▸ Selected text
Oil crisis simple solution - outlaw margin trading of commodities - why not?

Discussion in 'Economics' started by travelingtrader, May 21, 2008.

  1. TGregg

    TGregg

    Yeah! Let's have government control the markets! That's worked so well in the past.

    Whoops, the oil market is int-er-nash-un-ul. That means Uncle Sam can't control it by himself.

    Woah, we can have the United Nations administer oil prices! What a hoot that will be. Cheap oil for Cuba (they need the help), really expensive oil for the USA (they need to walk a lot more). And boy, are they honest.

    Cleary the brainiacs on this board know far better what the "fair value" of oil is, compared to all the losers out there who trade tankers at a crack. WTF do we need free markets for anyway? Let's just set a fair price for stuff and that's it. Yeah. Stoopid markets. Dumb ol proper allocation of scarcity is overated. The proper allocation is what I say it is. I's a gen-e-us, and way more efficient than some stoopid free market.

    Or, how about we let the markets work? Either this is a fair price for oil (see peak oil whacko theories) or it's too high (see Bush plotting 9/11 to steal oil whacko theories). If this is the fair price of oil, than we'll have to adjust. Mass transit, less air travel, more bikes and sidewalks, more electric cars (and nuke plants), more drilling, etc. If it's not, then the price drops and the last bulls get gored and we turn our attention to the newest TEOTWAWKI theory. If it drops some, then the last bulls get some goring, and the world starts figuring out alternate solutions.

    It's not rocket science.

Source records:
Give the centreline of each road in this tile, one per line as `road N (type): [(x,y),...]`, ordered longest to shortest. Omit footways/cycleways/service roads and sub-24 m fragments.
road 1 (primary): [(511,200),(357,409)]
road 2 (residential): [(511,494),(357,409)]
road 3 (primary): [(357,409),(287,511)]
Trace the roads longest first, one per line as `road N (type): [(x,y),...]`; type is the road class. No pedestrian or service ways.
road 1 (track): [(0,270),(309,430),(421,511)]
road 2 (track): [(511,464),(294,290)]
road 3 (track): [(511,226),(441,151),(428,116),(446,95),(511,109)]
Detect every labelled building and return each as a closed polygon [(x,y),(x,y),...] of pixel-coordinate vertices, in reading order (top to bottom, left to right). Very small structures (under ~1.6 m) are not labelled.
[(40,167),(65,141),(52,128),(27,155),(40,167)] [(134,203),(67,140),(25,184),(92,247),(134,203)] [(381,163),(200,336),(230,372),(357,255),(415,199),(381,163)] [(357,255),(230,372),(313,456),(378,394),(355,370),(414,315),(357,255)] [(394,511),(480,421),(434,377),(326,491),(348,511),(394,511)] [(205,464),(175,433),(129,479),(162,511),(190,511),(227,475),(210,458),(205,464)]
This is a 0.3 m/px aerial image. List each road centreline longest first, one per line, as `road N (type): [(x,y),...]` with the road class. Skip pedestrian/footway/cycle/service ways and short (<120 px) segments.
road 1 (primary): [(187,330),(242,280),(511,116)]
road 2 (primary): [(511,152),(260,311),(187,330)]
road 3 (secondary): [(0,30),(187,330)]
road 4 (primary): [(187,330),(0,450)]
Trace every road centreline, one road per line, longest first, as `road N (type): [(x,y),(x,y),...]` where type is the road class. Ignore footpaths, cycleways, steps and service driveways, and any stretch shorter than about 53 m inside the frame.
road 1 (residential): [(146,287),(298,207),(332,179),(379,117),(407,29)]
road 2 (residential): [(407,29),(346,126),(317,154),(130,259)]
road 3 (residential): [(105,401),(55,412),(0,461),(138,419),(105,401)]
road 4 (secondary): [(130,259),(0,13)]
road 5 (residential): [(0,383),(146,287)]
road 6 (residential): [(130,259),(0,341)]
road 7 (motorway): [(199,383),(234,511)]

▸ Exercise task
Reproduce verbatim the passage of the oil-crisis forum post that begins with the words containing "Oil crisis simple" and ends with "in the past.". The items have no connection to the oil-crisis forum post.

▸ Task solution
Oil crisis simple solution - outlaw margin trading of commodities - why not?

Discussion in 'Economics' started by travelingtrader, May 21, 2008.

  1. TGregg

    TGregg

    Yeah! Let's have government control the markets! That's worked so well in the past.